Baca Juga : Kunjungan Presiden Jokowi Dan Ibu Negara Ke Pengungsi Gunung Agung
Bambang mengatakan warga di pemukiman ada empat RW yang ditertibkan dengan pemberian ganti rugi di kelurahan Cipinang Melayu. Sedangkan warga di sekitar Lanud Halim merupakan warga yang akan digusur karena mendiami tanah secara ilegal.
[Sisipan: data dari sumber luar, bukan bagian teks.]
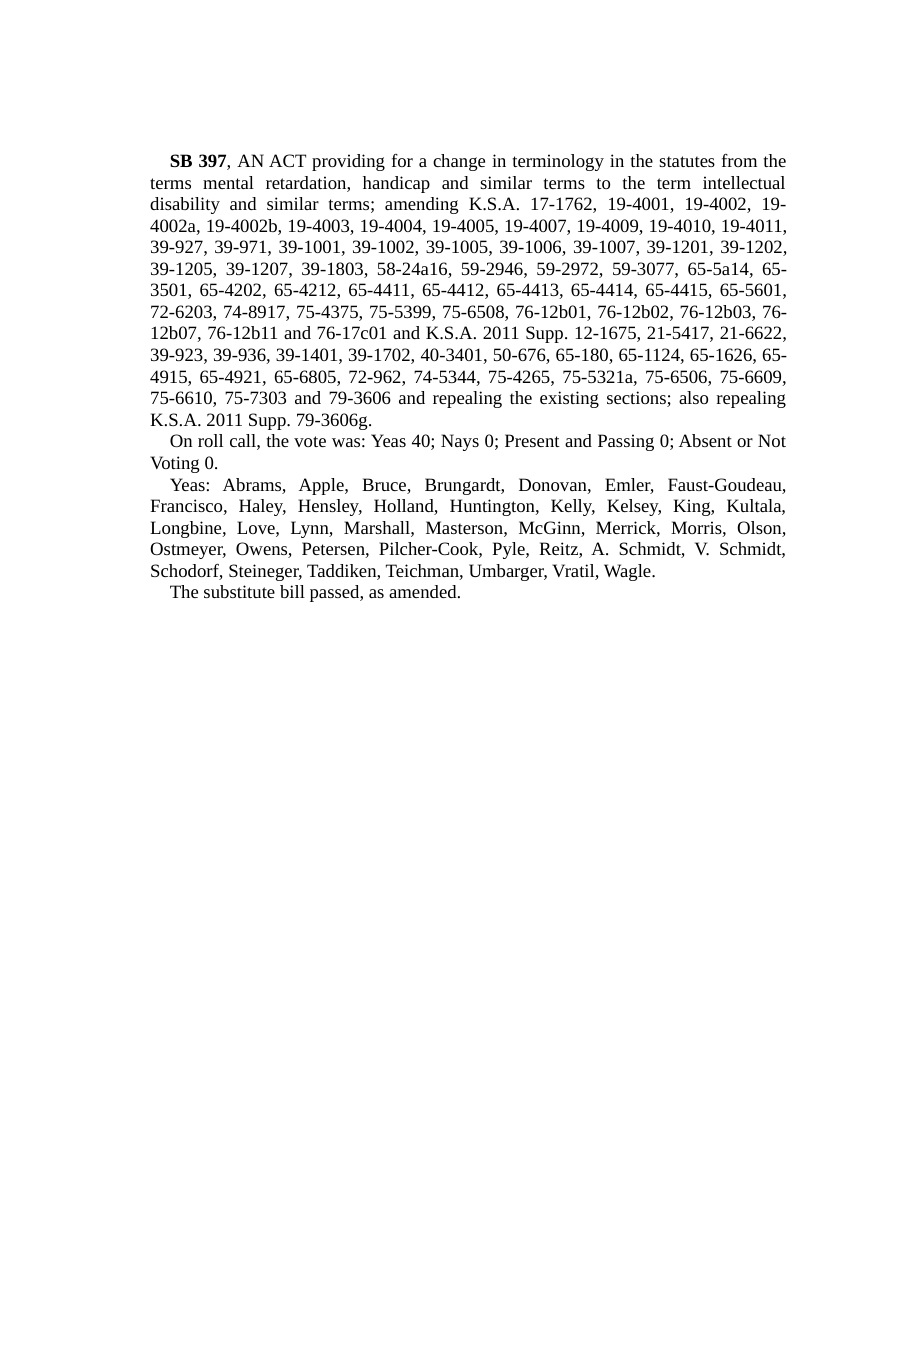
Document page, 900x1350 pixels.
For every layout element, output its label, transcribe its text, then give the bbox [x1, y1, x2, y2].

text SB 397, AN ACT providing for a change in terminology in the statutes from the terms mental retardation, handicap and similar terms to the term intellectual disability and similar terms; amending K.S.A. 17-1762, 19-4001, 19-4002, 19-4002a, 19-4002b, 19-4003, 19-4004, 19-4005, 19-4007, 19-4009, 19-4010, 19-4011, 39-927, 39-971, 39-1001, 39-1002, 39-1005, 39-1006, 39-1007, 39-1201, 39-1202, 39-1205, 39-1207, 39-1803, 58-24a16, 59-2946, 59-2972, 59-3077, 65-5a14, 65-3501, 65-4202, 65-4212, 65-4411, 65-4412, 65-4413, 65-4414, 65-4415, 65-5601, 72-6203, 74-8917, 75-4375, 75-5399, 75-6508, 76-12b01, 76-12b02, 76-12b03, 76-12b07, 76-12b11 and 76-17c01 and K.S.A. 2011 Supp. 12-1675, 21-5417, 21-6622, 39-923, 39-936, 39-1401, 39-1702, 40-3401, 50-676, 65-180, 65-1124, 65-1626, 65-4915, 65-4921, 65-6805, 72-962, 74-5344, 75-4265, 75-5321a, 75-6506, 75-6609, 75-6610, 75-7303 and 79-3606 and repealing the existing sections; also repealing K.S.A. 2011 Supp. 79-3606g. [150, 150, 787, 430]
text The substitute bill passed, as amended. [150, 581, 787, 603]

"Yang dibebaskan itu di kelurahan Cipinang Melayu, satunya di Halim, ada dua kelurahan. Yang kalau di Halim itu menggunakan tanah milik Halim, yang dikuasai masyarakat," sebutnya. Agen Bola Terpecaya
Bambang menjelaskan, terdapat total sekitar 9,3 hektare tanah yang nantinya akan dibebaskan. Ia menargetkan tanah tersebut mulai ditertibkan pada akhir Oktober mendatang.
"Saya sebutkan tadi RT-RT di Cipinang Melayu tadi ada 6,6 hektar. Kalau yang di tanah Halim diduduki warga yang akan dilakukan penertiban kurang lebih 3 hektare," jelasnya. Agen Bola Terbaik
Sementara itu, Direktur Utama PT Kereta Cepat Indonesia-China (KCIC) Hanggoro Budi Wiryawan menargetkan pembangunan akan selesai pada 2019. Dana yang diperlukan untuk pembangunan proyek tersebut mencapai $ 4,7 miliar.
"Keseluruhan target tetap diharapkan akhir 2019. Kemudian trial, sertifikasi, awal triwulan 1 di tahun 2020 diharapkan bisa operasi," sebutnya.